The second misperception is that FLA is only for drug and alcohol abuse. When Cohen went to the Florida Supreme Court to meet the four new justices, he said many on the court were surprised to learn FLA handles mental health issues, with psychologist Scott Weinstein serving as FLA’s full-time clinical director. For the past few years, about half of the calls to FLA deal with stress-related depression.

“We’re seeing a lot more coming in with severe depression and some with suicidal thoughts because of the status of the economy,” Cohen says. “What we are seeing that we’ve never seen before are mid-career lawyers without jobs and no prospects of getting jobs.”

Waiting at the other end of the hotline is peer-to-peer help geared specifically for lawyers. That’s important, Cohen says, because lawyers “are off the charts when it comes to narcissism, arrogance, and intellectualism.”

“We’re the only profession trained to use words to win our arguments. If my starting point is, ‘I don’t have a problem,’ I’m going to use all the skills taught since day one in law school to convince a judge or police officer I don’t have a problem. The ability to defend denial through use of words and trial skills is unique to lawyers,” Cohen says.

“We are taught all the way through law school we are the ones who solve problems. It’s incredibly difficult to get lawyers to understand they can’t think or reason their way out of their addiction and mental-health problems. It makes as much sense to believe, ‘I can use my great mind to cure my cancer.’”

Cohen’s openness about his own addiction gives him credibility with desperate lawyers who don’t see a way out. Once that desperate lawyer was Cohen.

In 1986, Cohen got caught smuggling drugs into a client in jail. He was arrested and jailed before successfully completing six months in a residential treatment facility.

Getting caught saved his life.

“I don’t think I was that far away from dying of an overdose or committing suicide or being locked up for a long time,” Cohen says.

The year of his arrest, he moved to Miami and became a client of FLA.

“I can tell you from personal experience what it was like to walk into my first FLA meeting and realize I was not alone. I was in a roomful of judges and lawyers who had all dealt with it successfully.”

Weekly FLA support meetings have remained part of Cohen’s personal program since 1994, when he became a member of The Florida Bar on conditional admission, the year before he was hired to lead FLA.
“I still think I’m the poster child for conditional admission to the Bar. The program works, and thousands of lawyers practicing and serving clients and the community wouldn’t have the opportunity to do it without the Bar taking a proactive stance on rehabilitation and the bar examiners accepting conditional admission,” Cohen says.

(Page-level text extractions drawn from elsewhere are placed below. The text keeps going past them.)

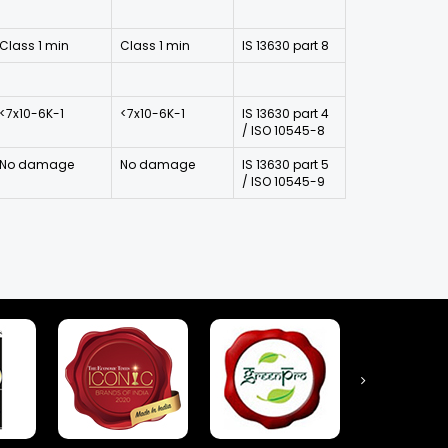
Class 1 min
Class 1 min
IS 13630 part 8
<7x10-6K-1
<7x10-6K-1
IS 13630 part 4
/ ISO 10545-8
No damage
No damage
IS 13630 part 5
/ ISO 10545-9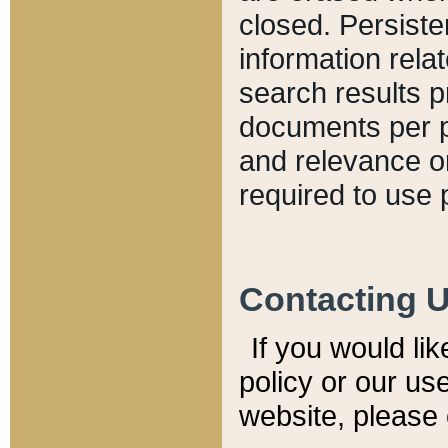
closed. Persiste
information relat
search results p
documents per pa
and relevance o
required to use 
Contacting 
If you would li
policy or our use
website, please 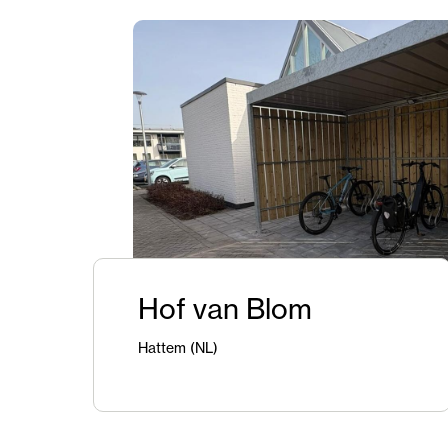
Hof van Blom
Hattem (NL)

After two dozen years of operation, FLA has opened a total of 3,675 formal cases. In just the past year, FLA has responded to more than 700 telephone calls and personal interviews with impaired lawyers, judges, and law students or their family members and colleagues.

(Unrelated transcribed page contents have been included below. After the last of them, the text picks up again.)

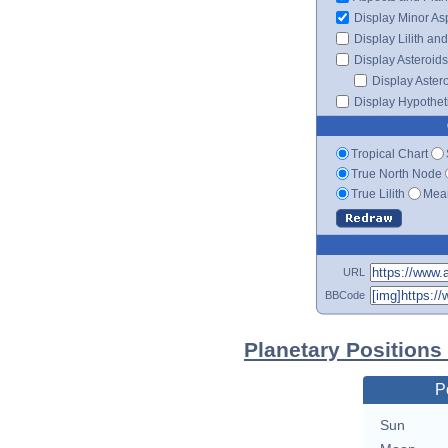
Display Minor As
Display Lilith an
Display Asteroids
Display Aster
Display Hypotheti
Tropical Chart
True North Node
True Lilith
Mean
URL
BBCode
Planetary Positions
P
Sun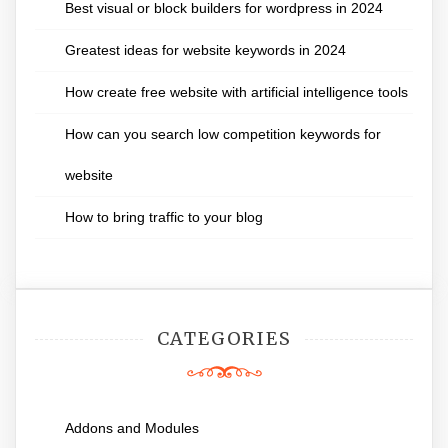
Best visual or block builders for wordpress in 2024
Greatest ideas for website keywords in 2024
How create free website with artificial intelligence tools
How can you search low competition keywords for
website
How to bring traffic to your blog
CATEGORIES
Addons and Modules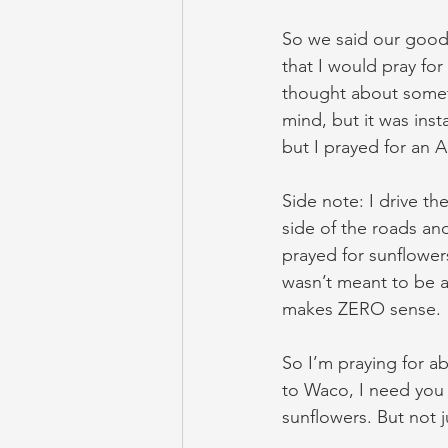
So we said our goodb
that I would pray for
thought about someth
mind, but it was inst
but I prayed for an
Side note: I drive t
side of the roads an
prayed for sunflower
wasn’t meant to be an
makes ZERO sense.
So I’m praying for ab
to Waco, I need you 
sunflowers. But not 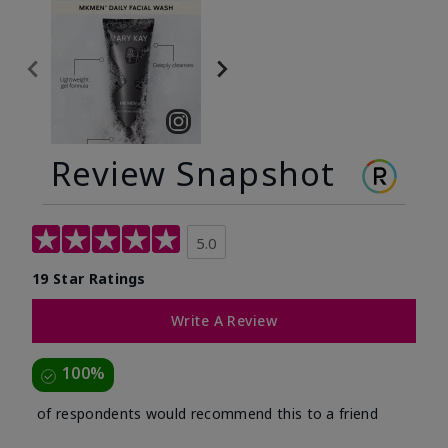
Review Snapshot
5.0
19 Star Ratings
Write A Review
100%
of respondents would recommend this to a friend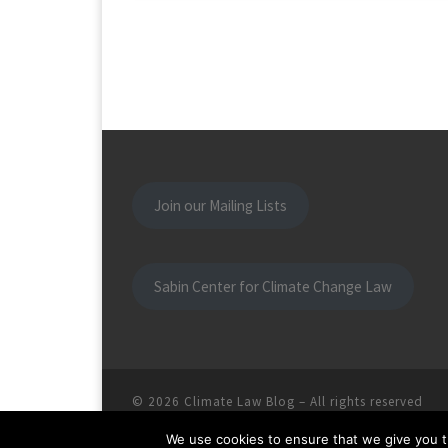
Join our Mailing Lists
Sabin Center for Climate Change Law
© 2026
Climate Law Blog
–
All rights reserved
We use cookies to ensure that we give you th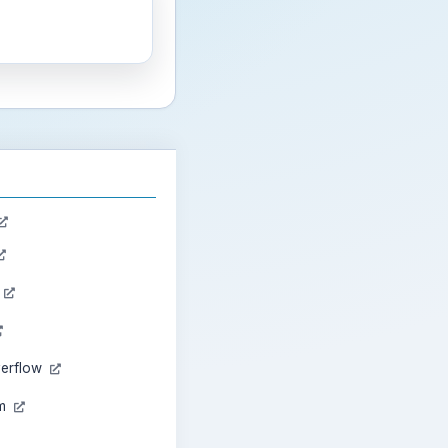
n
verflow
am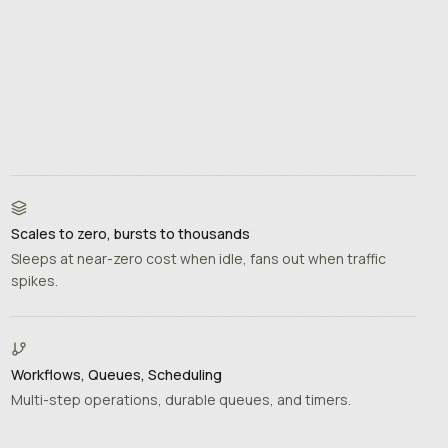
Scales to zero, bursts to thousands
Sleeps at near-zero cost when idle, fans out when traffic
spikes.
Workflows, Queues, Scheduling
Multi-step operations, durable queues, and timers.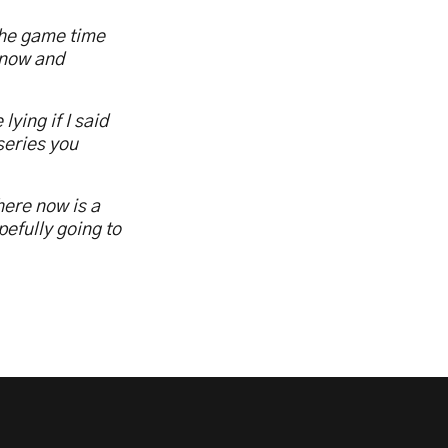
the game time
 now and
lying if I said
series you
here now is a
pefully going to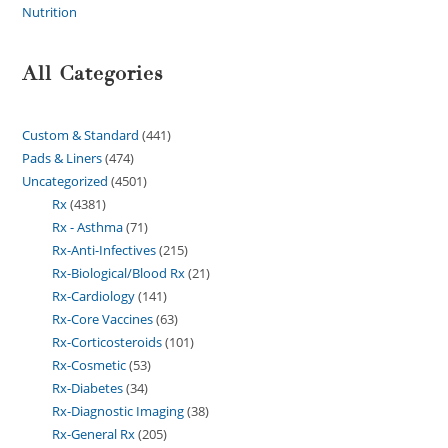
Nutrition
All Categories
Custom & Standard
441
Pads & Liners
474
Uncategorized
4501
Rx
4381
Rx - Asthma
71
Rx-Anti-Infectives
215
Rx-Biological/Blood Rx
21
Rx-Cardiology
141
Rx-Core Vaccines
63
Rx-Corticosteroids
101
Rx-Cosmetic
53
Rx-Diabetes
34
Rx-Diagnostic Imaging
38
Rx-General Rx
205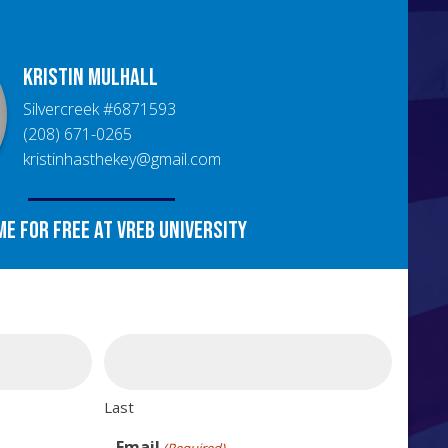
Kristin
Mulhall
Silvercreek
#
6871593
(208) 671-0265
kristinhasthekey@gmail.com
me for free at VREB University
Last
Email
(Required)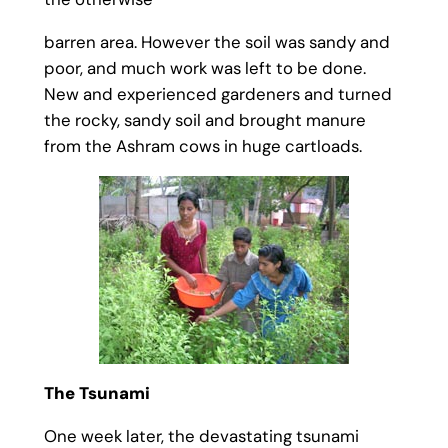
barren area. However the soil was sandy and
poor, and much work was left to be done.
New and experienced gardeners and turned
the rocky, sandy soil and brought manure
from the Ashram cows in huge cartloads.
The Tsunami
One week later, the devastating tsunami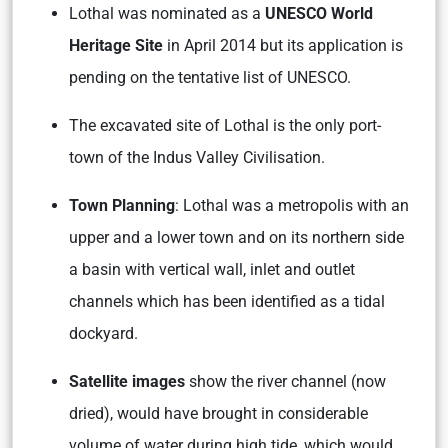
Lothal was nominated as a
UNESCO World
Heritage Site
in April 2014 but its application is
pending on the tentative list of UNESCO.
The excavated site of Lothal is the only port-
town of the Indus Valley Civilisation.
Town Planning
: Lothal was a metropolis with an
upper and a lower town and on its northern side
a basin with vertical wall, inlet and outlet
channels which has been identified as a tidal
dockyard.
Satellite images
show the river channel (now
dried), would have brought in considerable
volume of water during high tide, which would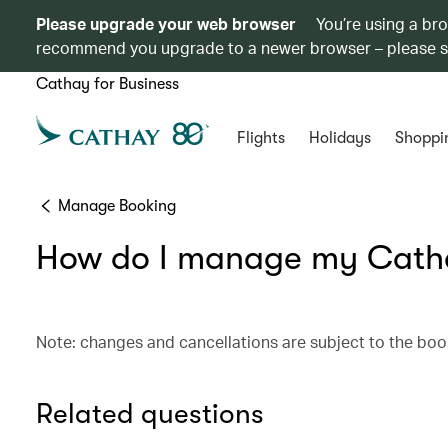
Please upgrade your web browser
You’re using a br
recommend you upgrade to a newer browser – please 
Cathay for Business
Flights
Holidays
Shoppi
Manage Booking
How do I manage my Catha
Note: changes and cancellations are subject to the boo
Related questions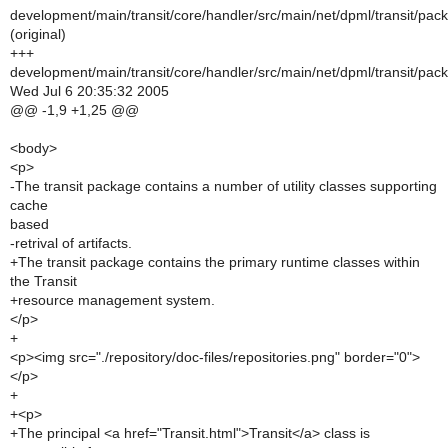
development/main/transit/core/handler/src/main/net/dpml/transit/pac
(original)
+++
development/main/transit/core/handler/src/main/net/dpml/transit/pac
Wed Jul 6 20:35:32 2005
@@ -1,9 +1,25 @@
<body>
<p>
-The transit package contains a number of utility classes supporting
cache
based
-retrival of artifacts.
+The transit package contains the primary runtime classes within
the Transit
+resource management system.
</p>
+
<p><img src="./repository/doc-files/repositories.png" border="0">
</p>
+
+<p>
+The principal <a href="Transit.html">Transit</a> class is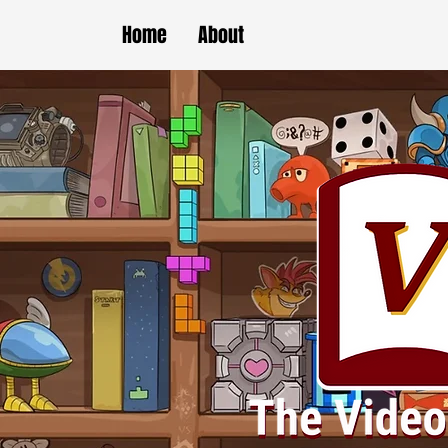
Home
About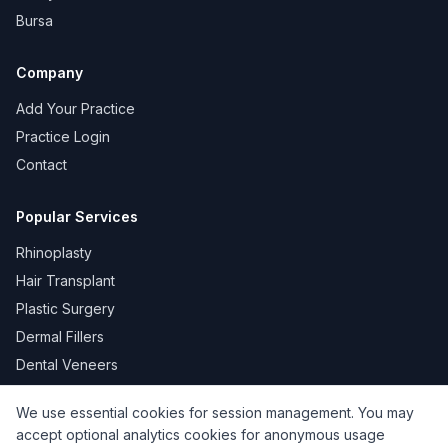
Bursa
Company
Add Your Practice
Practice Login
Contact
Popular Services
Rhinoplasty
Hair Transplant
Plastic Surgery
Dermal Fillers
Dental Veneers
We use essential cookies for session management. You may
accept optional analytics cookies for anonymous usage
KVKK
Privacy
Terms of Use
Cookie Policy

Most calls to the hotline — 954-566-9040 — are not opened as formal files, but are referred to local 12-step and FLA support meetings, FLA certified mental health care providers, or a local FLA volunteer. You can get more information at FLA’s website: fla-lap.org.

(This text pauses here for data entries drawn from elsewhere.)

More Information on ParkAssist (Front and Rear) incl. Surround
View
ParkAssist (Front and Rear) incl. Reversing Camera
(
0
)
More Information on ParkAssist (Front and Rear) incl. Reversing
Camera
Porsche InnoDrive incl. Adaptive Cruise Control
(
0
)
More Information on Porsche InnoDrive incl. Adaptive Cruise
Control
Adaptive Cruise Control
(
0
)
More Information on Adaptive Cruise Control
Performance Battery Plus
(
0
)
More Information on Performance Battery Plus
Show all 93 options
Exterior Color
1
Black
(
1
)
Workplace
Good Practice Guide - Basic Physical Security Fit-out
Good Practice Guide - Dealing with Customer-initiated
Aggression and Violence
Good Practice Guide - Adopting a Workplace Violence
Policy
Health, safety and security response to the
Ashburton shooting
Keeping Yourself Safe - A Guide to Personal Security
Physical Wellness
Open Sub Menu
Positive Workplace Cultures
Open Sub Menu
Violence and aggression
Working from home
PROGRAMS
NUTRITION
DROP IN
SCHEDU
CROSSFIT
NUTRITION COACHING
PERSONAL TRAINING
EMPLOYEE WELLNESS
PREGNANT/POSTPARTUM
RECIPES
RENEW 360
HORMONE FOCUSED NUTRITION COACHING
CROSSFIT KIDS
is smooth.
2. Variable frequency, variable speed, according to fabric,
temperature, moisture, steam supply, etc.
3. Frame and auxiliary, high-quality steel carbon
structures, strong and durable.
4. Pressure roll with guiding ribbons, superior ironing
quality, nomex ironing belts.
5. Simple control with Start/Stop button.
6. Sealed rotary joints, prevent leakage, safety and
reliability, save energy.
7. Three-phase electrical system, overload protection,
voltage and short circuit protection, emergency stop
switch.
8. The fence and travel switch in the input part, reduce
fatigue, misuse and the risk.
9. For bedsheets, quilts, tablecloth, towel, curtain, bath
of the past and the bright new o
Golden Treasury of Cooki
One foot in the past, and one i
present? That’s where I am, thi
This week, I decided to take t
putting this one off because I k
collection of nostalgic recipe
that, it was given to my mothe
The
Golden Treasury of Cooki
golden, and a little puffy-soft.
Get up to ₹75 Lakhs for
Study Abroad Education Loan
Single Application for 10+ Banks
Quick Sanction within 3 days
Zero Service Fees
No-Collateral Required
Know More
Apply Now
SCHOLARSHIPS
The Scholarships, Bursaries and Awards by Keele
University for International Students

I am proud that The Florida Bar has been one of FLA’s strongest supporters. About 60 percent of its funding comes from an annual allocation from the Bar, which amounts to about $5 a lawyer.

When Cohen recently returned from a meeting of the ABA Commission on Lawyer Assistance Programs, he was proud that FLA enjoys a national reputation as well-administered, with one of the lowest funded programs on a per capita basis. That is thanks not only to FLA’s dedicated six-person staff in Ft. Lauderdale, but to nearly 400 volunteer lawyers around the state who work with lawyers in crisis and act as mentors.

Almost 70 percent of cases opened during the past year resulted from voluntary contacts.

“That’s important,” Cohen says. “I’d love to put myself out of business on the discipline side. Our primary mission is to get involved before lawyers get in trouble.”